Derbyshire County Council became the darkest cloud on the horizon. In fear of losing the money and assets of the largest town in the county, it has called for a judicial review of Chesterfield’s decision making process. This is the storm that could wreck the deal.

Government are likely to continue the roll out of devolution to Sheffield City Region, even as others fall by the wayside. The North East have rejected their deal and the West & North Yorkshire deals appear to be stalled. What might bring the Sheffield deal to its knees is the loss of Chesterfield as a core council.

If the Derbyshire Council request for a judicial review succeeds and Chesterfield has to withdraw from the ability to vote for the City Region Mayor, all bets are off. Julie Dore, Leader of Sheffield City Council, said on Wednesday 7 September, in a response to my question, that any substantial change, including any council dropping out of the core group, would cause them to review the deal.

This does not mean they would scupper the deal, but, bearing in mind that a reasonable ‘geography’ was one of the Council’s red line issues during the debates in Council, it’s hard to believe they would blatantly ignore such a significant change to the basis of the deal.

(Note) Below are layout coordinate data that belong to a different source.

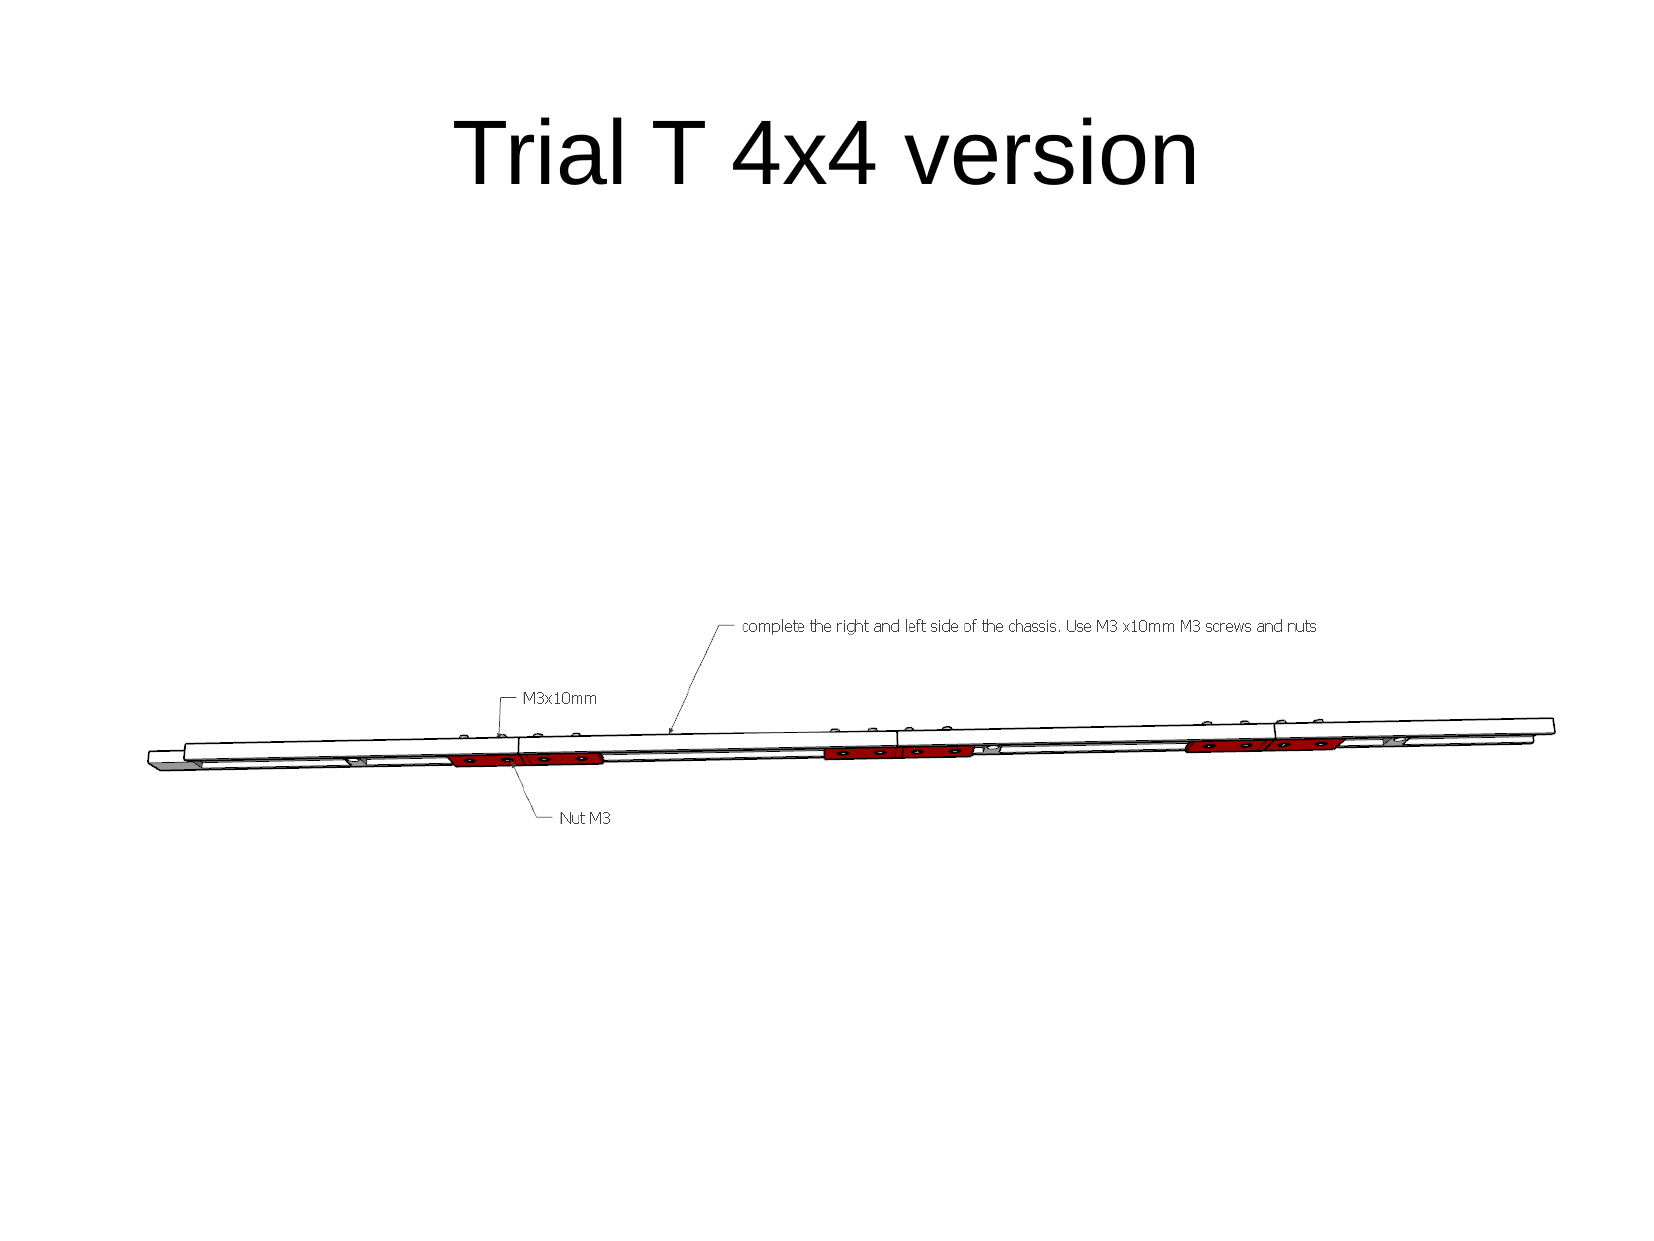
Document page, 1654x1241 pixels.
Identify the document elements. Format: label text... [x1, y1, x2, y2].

title Trial T 4x4 version [82, 49, 1571, 257]
picture [82, 535, 1571, 864]
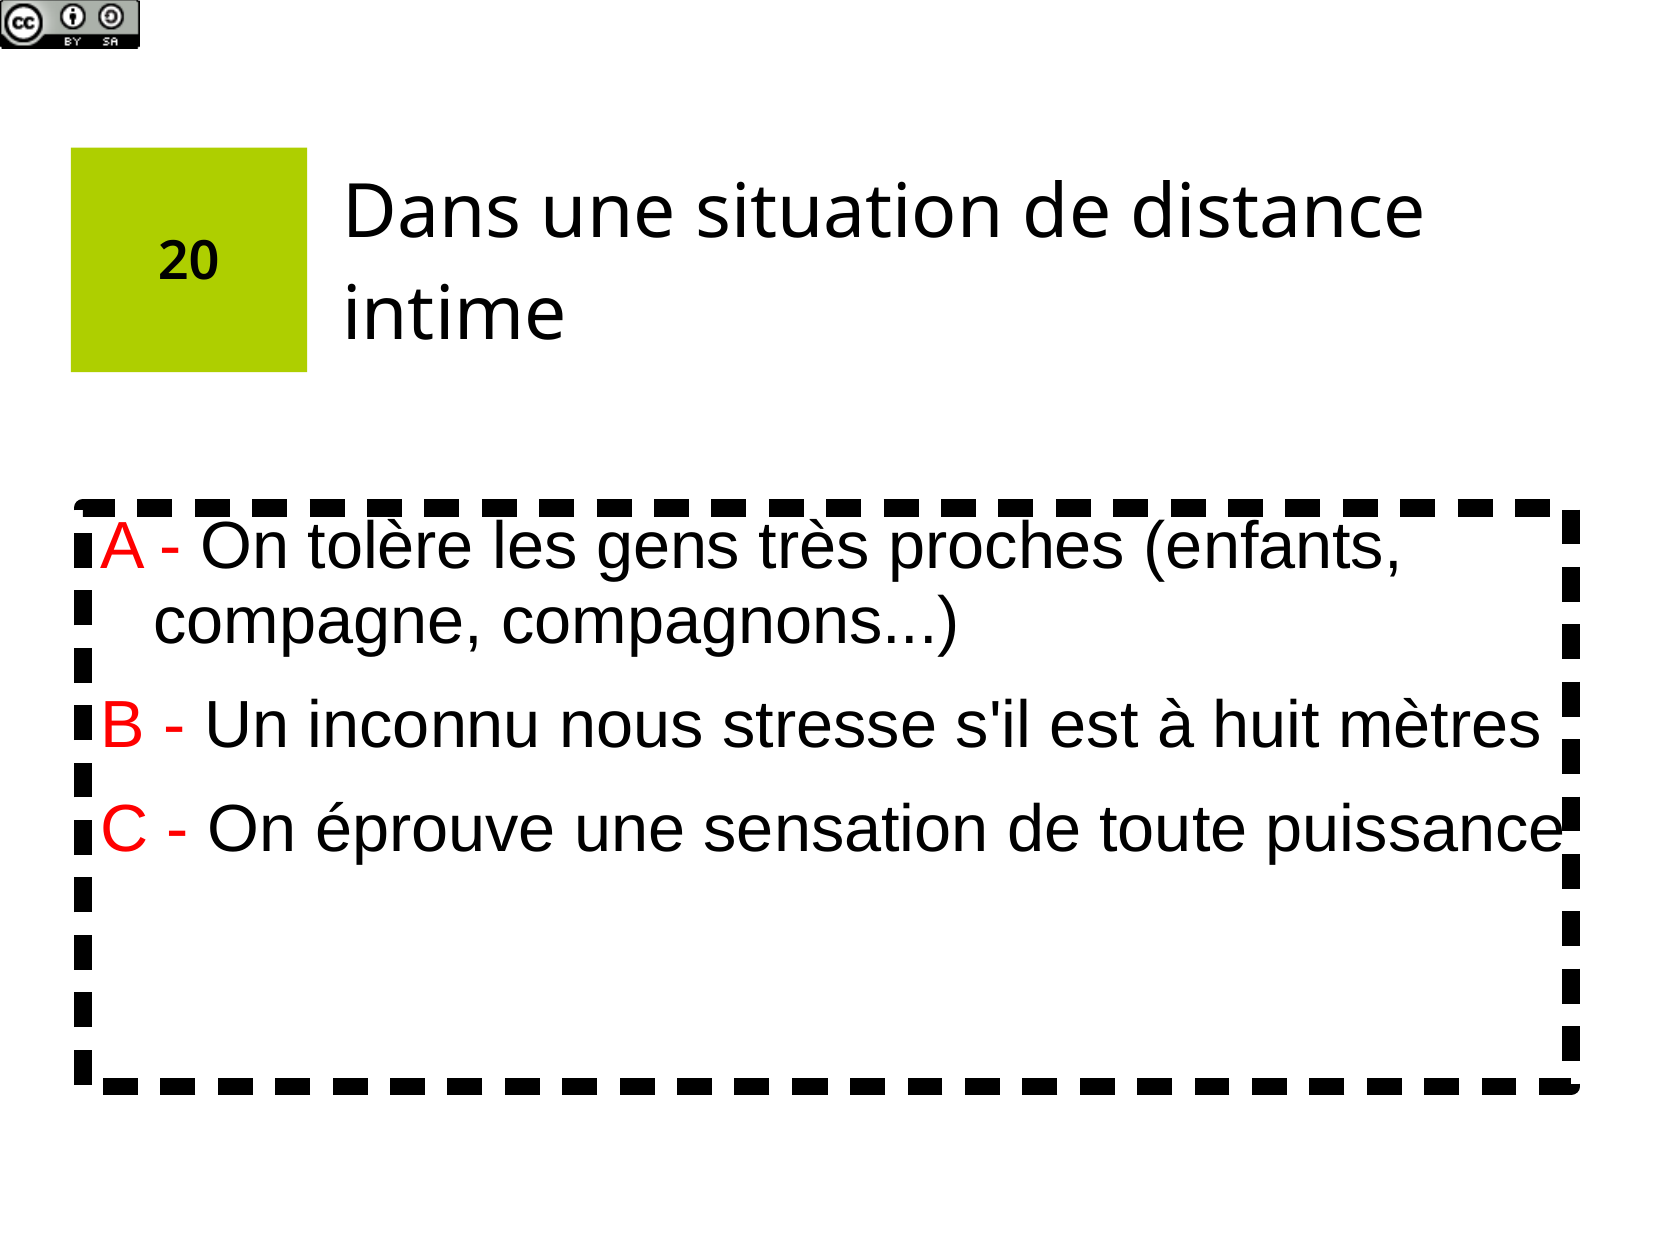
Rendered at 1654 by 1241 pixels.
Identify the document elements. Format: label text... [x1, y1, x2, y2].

Sheffield’s devolution deal is not yet sunk, but it’s taking on some serious water. How long the legal challenge will delay matters is unknown and the lack of clear direction from central government is not helping. Can the Secretary of State put this agreement before Parliament before the legal challenge is satisfied? Will Sheffield scupper the deal if Chesterfield falls overboard? Will there be a mayoral election in May?